Self-signing a container involves creating a cryptographic signature using your own keys, ensuring authenticity and integrity. Here’s a straightforward way to do this using common tools like cosign, which is widely adopted for container signing:

Step-by-step guide to self-sign a container image using cosign:

1. Install cosign

First, download and install the latest version of cosign from the official repository:

# Linux/macOS
curl -LO "https://github.com/sigstore/cosign/releases/latest/download/cosign-linux-amd64"
chmod +x cosign-linux-amd64
sudo mv cosign-linux-amd64 /usr/local/bin/cosign

Verify the installation:

cosign version

2. Generate a key pair (for self-signing)

Use cosign generate-key-pair to create public/private keys:

cosign generate-key-pair

This generates two files in your current directory:

  • cosign.key (private key, protect this securely)
  • cosign.pub (public key, used for verification)

Important: Keep your cosign.key secure and private. It should not be exposed publicly or shared.

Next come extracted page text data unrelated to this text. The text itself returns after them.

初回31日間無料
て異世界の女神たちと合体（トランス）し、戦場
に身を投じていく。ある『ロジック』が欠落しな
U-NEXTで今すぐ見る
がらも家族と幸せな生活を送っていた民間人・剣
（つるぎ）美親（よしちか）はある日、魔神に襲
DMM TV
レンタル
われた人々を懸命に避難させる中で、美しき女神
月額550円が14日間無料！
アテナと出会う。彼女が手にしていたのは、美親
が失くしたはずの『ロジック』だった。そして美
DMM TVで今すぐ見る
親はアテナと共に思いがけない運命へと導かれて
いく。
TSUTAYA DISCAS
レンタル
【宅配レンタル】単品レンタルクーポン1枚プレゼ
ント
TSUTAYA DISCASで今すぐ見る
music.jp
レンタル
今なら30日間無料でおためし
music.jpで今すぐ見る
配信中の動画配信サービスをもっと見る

3. Sign your container image

First, ensure your image is pushed to your registry. For example:

docker tag my-image:latest myregistry.example.com/my-image:latest
docker push myregistry.example.com/my-image:latest

Now, sign the pushed container image:

cosign sign --key cosign.key myregistry.example.com/my-image:latest

This command attaches your cryptographic signature to the image.

4. Verify the signed image

To verify the signature, you (or anyone else) can run:

cosign verify --key cosign.pub myregistry.example.com/my-image:latest

If verification is successful, you’ll see details about the signature.

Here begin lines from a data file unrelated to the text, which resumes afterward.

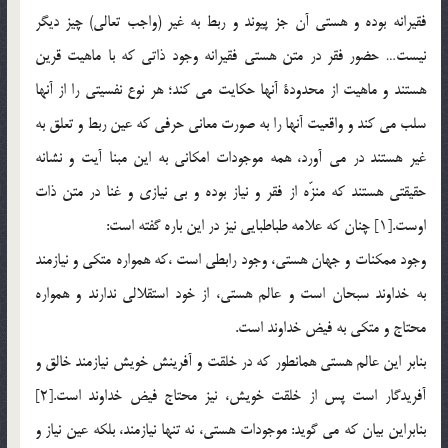
فقيرانه بوده و هستي آن جز پيوند و ربط به غير (واجب تعالي) چيز ديگر
نيست… حضور فقر در متن هستي فقيرانه وجود ذاتي كه با ماهيت قرين
هستند و ماهيت از محدودة آنها حكايت مي كند؛ هر نوع نفسيتي را از آنها
سلب مي كند و واقعيت آنها را به صورت معاني حرفي كه عين ربط و تعلق به
غير هستند در مي آورد، همه موجودات امكاني به اين مبنا آيت و نشانه
حقيقتي هستند كه منزّه از فقر و نياز بوده و بي نيازي و غنا در متن ذات
اوست.[1] چنان که علامه طباطبايي نيز در اين باره گفته است:
وجود ممکنات و جهان هستي، وجود رابطي است ،که همواره متکي و نيازمند
به خداوند سبحان است و عالم هستي، از خود استقلالي ندارند و همواره
محتاج و متکي به فيض خداوند است.
بنابر اين عالم هستي همانطور که در خلقت و آفرينش خويش نيازمند خالق و
آفريدگار است پس از خلقت خويش، نيز محتاج فيض خداوند است.[2]
بنابراين بيان كه مي گويد: موجودات هستي، نه تنها نيازمند، بلكه عين نياز و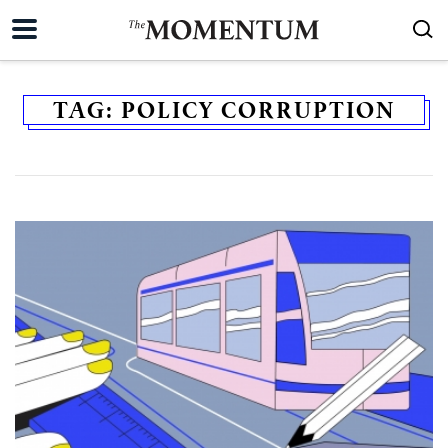
TAG:
POLICY CORRUPTION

5. Distributing public keys

  • Provide your public key (cosign.pub) to anyone who needs to verify your images.
  • The public key can be freely shared, and it's common to publish it publicly or distribute it via a secure key management solution.

6. Alternative tools for signing:

  • Docker Content Trust (Notary v1) — Integrated into Docker, but considered less straightforward than cosign.
  • Notary v2 (experimental, still evolving standard).
  • Sigstore tooling (cosign, Fulcio, Rekor) — Currently the easiest and most widely recommended approach.

7. Recommended best practices:

  • Use secure storage for your private key (cosign.key).
  • Automate signing processes through CI/CD.
  • Consider key rotation regularly.

That's the simplest and most effective way to self-sign your container images.